Belum lagi ulah para pengendara sepeda motor saat macet menghabisi jalan. Gara-gara mereka, trotoar berubah fungsi jadi jalan raya tambahan. Persetan dengan pejalan kaki yang (sebenarnya) lebih punya hak di sana. Dengan seenaknya mereka mengklakson pejalan kaki agar sudi minggir. Kalau tidak? Bentakan ala preman kampungan hingga kekerasan terhadap pejalan kaki pasti terjadi. Argumen mereka selalu sama. Macet. Mereka terburu-buru. Harap maklum. Jangan reseh.

Jangan berharap pada hukum. Hanya yang punya uang banyak yang bisa membelinya. Benar-benar lelucon sinting yang memuakkan.

Sekali-dua kali, masih bisa kutahan-tahan emosiku saat berurusan dengan pengendara motor brengsek. Lama-lama aku jadi membayangkan macam-macam. Menghajar mereka dengan payung. Menyayat ban motor mereka dengan silet. Mendorong mereka sampai jatuh, lalu menendangi kepala mereka di balik helm – mengingat mungkin mereka sudah lama meninggalkan otak bebal mereka entah dimana. Bernegosiasi dengan mereka sama percumanya dengan mengajari kera dungu berbicara.

—– // —–

Jika mereka pernah punya guru PMP/PPKN/Ilmu Kewarganegaraan/apalah namanya, entah ajaran mana yang masih mereka ingat. Mungkin pada akhirnya, semua hanya tinggal wacana. Boro-boro dibaca, diingat pun tidak. Kasihan. Mungkin saja arwah-arwah para guru itu tengah gelisah di alam kubur. Kecewa dengan mantan murid-murid mereka yang seperti tidak pernah belajar apa-apa. Tidak tahu aturan seperti binatang tanpa akal. Tidak peduli tata-krama.

Entah kenapa, orang-orang ini sepertinya juga alergi mengantri. Saat membeli tiket, membayar di kasir supermarket, naik kendaraan umum. Sama saja. Seolah mereka akan mati karena serangan jantung jika (diminta) bersabar sedikit saja. (Setelah dipikir-pikir, mungkin ada baiknya juga bila mereka mati. Tidak bikin stres dan mengganggu orang lain yang masih mau tertib!)

Muak dengan segala dampak keegoisan manusia, kuputuskan untuk melakukannya hari itu.

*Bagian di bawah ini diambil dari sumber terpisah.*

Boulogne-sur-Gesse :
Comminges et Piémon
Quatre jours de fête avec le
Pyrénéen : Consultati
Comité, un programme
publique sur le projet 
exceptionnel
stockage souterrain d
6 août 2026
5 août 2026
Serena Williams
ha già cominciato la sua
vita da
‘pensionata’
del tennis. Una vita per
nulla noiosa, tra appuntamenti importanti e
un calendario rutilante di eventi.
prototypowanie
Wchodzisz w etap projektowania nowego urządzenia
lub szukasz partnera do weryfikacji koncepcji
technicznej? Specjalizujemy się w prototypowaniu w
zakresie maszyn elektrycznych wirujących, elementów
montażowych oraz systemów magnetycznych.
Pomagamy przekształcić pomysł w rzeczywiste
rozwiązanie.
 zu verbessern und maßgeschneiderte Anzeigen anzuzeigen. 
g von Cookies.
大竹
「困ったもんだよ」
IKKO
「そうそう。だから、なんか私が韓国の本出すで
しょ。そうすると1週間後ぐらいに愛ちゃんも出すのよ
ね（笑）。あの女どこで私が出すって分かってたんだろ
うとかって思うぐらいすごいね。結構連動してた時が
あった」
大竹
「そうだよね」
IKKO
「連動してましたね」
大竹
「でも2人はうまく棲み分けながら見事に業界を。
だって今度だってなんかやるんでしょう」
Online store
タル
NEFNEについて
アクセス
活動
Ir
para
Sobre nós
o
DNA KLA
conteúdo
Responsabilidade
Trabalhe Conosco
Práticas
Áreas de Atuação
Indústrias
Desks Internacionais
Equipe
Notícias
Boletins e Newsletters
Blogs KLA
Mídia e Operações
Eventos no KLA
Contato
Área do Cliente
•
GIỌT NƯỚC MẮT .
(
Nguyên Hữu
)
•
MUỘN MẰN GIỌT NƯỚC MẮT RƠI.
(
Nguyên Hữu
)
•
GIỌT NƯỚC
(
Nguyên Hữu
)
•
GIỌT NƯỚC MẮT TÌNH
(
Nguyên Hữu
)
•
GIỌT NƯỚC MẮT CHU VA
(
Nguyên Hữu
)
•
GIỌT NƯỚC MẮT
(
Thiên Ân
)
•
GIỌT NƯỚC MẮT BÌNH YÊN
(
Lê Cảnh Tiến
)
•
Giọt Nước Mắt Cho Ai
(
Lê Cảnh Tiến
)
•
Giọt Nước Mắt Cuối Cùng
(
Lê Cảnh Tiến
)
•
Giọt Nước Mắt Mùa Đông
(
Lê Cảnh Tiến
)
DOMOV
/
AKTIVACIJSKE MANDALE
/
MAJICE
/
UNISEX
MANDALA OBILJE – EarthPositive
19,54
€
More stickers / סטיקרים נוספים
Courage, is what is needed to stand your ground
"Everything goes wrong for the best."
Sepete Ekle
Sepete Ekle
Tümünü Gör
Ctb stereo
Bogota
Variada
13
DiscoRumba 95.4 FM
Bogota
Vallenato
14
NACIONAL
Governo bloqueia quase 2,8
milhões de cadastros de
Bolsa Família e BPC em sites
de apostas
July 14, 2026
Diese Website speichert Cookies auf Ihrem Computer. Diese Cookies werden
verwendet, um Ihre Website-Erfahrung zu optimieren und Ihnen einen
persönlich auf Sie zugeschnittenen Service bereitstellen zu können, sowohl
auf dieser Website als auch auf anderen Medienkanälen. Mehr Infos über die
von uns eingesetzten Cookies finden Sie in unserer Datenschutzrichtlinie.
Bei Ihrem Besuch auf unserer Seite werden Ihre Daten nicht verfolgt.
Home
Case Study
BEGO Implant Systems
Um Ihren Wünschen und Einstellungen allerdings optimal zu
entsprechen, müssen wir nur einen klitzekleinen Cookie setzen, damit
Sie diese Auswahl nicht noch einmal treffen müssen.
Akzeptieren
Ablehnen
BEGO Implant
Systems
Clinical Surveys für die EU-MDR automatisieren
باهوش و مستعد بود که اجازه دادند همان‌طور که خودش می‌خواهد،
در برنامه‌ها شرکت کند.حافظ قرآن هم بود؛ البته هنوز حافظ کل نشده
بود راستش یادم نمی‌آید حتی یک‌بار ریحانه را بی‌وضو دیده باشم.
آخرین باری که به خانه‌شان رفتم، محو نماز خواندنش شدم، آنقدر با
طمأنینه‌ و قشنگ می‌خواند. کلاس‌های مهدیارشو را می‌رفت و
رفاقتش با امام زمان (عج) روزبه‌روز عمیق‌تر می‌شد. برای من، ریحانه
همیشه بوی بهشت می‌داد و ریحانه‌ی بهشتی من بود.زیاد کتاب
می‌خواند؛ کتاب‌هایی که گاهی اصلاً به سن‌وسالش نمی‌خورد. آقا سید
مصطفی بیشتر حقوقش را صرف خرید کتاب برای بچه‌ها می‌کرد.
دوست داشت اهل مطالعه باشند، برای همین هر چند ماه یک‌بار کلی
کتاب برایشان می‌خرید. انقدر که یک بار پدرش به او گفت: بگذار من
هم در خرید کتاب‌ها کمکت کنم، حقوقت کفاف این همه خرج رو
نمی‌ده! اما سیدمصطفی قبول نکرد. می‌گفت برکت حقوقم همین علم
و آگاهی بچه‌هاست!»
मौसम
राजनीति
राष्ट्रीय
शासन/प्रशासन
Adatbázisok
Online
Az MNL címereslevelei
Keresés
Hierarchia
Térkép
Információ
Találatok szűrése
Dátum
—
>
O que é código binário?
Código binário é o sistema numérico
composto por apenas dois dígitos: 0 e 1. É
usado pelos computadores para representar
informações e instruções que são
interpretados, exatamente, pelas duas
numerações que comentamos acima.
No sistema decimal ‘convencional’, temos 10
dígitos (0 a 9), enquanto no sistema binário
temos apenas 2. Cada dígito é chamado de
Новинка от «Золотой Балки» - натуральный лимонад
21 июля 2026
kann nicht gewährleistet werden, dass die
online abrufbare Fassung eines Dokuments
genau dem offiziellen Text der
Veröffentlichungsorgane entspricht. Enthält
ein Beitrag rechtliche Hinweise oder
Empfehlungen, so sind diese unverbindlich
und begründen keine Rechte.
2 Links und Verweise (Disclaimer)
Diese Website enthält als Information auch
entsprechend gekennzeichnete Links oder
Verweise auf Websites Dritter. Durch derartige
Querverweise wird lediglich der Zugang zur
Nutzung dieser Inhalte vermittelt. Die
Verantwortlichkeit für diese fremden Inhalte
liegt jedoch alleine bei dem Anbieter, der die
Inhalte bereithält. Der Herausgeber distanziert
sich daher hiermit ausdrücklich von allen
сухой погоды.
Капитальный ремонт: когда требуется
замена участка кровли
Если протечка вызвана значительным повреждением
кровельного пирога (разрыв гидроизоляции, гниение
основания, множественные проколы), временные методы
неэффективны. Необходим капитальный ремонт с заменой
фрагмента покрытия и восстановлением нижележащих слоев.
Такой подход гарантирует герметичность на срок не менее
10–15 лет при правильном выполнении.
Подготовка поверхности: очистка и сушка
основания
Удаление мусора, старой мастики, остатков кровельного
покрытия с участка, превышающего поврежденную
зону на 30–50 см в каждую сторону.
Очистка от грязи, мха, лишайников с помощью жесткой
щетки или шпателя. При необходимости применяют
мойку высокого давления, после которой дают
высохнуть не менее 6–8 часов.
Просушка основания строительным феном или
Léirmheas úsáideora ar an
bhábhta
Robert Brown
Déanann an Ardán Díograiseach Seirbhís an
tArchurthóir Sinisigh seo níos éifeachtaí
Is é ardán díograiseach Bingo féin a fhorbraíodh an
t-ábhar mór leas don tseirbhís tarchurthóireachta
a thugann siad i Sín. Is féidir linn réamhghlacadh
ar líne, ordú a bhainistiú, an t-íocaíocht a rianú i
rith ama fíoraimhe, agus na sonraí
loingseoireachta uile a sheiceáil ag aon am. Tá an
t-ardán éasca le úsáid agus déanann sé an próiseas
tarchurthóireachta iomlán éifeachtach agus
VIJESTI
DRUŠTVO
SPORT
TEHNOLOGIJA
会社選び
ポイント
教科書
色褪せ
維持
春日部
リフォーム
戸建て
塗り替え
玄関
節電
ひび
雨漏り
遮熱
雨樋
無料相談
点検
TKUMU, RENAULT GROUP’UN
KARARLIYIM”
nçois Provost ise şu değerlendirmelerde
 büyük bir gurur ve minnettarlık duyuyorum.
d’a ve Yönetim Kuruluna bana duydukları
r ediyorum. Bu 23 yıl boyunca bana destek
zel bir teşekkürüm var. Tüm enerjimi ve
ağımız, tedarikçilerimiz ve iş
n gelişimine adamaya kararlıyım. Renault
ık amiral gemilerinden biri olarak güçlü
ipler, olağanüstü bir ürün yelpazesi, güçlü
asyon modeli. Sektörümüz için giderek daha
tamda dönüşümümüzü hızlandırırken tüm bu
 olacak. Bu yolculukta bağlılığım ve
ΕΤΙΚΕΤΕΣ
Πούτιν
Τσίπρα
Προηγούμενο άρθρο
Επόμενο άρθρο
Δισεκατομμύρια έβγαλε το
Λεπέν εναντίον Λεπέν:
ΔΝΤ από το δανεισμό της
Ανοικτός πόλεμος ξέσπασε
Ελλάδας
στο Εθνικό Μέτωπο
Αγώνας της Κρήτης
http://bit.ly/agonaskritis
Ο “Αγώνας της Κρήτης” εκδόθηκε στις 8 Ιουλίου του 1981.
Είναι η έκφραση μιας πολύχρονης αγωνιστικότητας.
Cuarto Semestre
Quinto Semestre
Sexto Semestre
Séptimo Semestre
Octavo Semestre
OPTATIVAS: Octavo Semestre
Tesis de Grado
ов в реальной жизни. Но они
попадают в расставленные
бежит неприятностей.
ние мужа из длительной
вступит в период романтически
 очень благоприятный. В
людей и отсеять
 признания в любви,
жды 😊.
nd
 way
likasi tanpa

Sore yang normal di hari Senin. Pas jamnya orang-orang kantor pulang. Bersama rombongan manusia lainnya, kutunggu bus TransJakarta dengan gelisah. Gerutuan mereka juga menambah resah. Harus buru-buru. Terlalu lama menunggu. Takut terlambat.

Sama. Sama. Sama.

Seperti biasa, yang kutakutkan selalu terjadi. Saat bus akhirnya datang, ada yang mulai mendorong antrian dari belakang di halte. Tak sabaran, takut tertinggal. Pintu bus terbuka. Yang mau keluar terhambat oleh yang merangsek masuk. Petugas pintu halte sudah berteriak-teriak menyuruh mereka tertib dan bersabar. Percuma. Mendadak semua orang seperti kehilangan telinga dan berubah jadi badak tuli. Kasar. Saling menghujat dan mendorong. Ada yang menjerit kesakitan karena terhimpit. Banyak yang jatuh. Tak ada yang peduli.

Saat seorang lelaki dengan kasar mendorongku ke samping, kesabaranku habis. Kurenggut pensil tajam dari kantong kemejaku dan kuhujamkan bagian tajamnya ke lengannya yang terbuka. Dia menjerit. Darahnya menciprat seketika. Perutku langsung mual, tapi aku tak berhenti.

Semua terjadi begitu cepat. Kata-kata makian sekarang bercampur dengan jerit-jerit ketakutan. Ada yang mendorong punggungku dan aku berbalik. Kutikam lehernya. Banyak yang mundur menjauhiku. Syukurlah. Akhirnya aku lumayan bisa bernapas.

Aku baru berhenti menikam-nikam saat tangan-tangan kekar dan kuat meringkusku. Ada yang memukul kepalaku.

Lalu, semuanya gelap…

—– // —–

“Kenapa kamu melakukannya?”

“Kenapa tidak?” tantangku pada lelaki tua bertampang terpelajar yang duduk di hadapanku. “Mereka tidak mau berhenti. Mereka bahkan tidak mau mencoba berubah lebih sabar. Mereka sudah terlanjur bebal. Saya hanya ingin bernapas. Saya hanya ingin tahu rasanya tenang dan berada di lingkungan teratur. Sehari saja.”

“Jadi itu solusinya?”

“Cara terakhir bila yang lain gagal.” Aku mengangkat bahu. “Bukankah manusia dengan jabatan tertinggi pun juga memakai cara yang sama untuk menyelesaikan masalah mereka?”

Lelaki itu tidak mengatakan apa-apa lagi. Dia hanya membereskan kertas-kertas dan tumpukan mapnya sebelum pergi. Kurasa dia takkan cukup berani untuk kembali.

Setelah itu, aku sendirian dalam selku. Lihat, bahkan sesama penghuni takut padaku.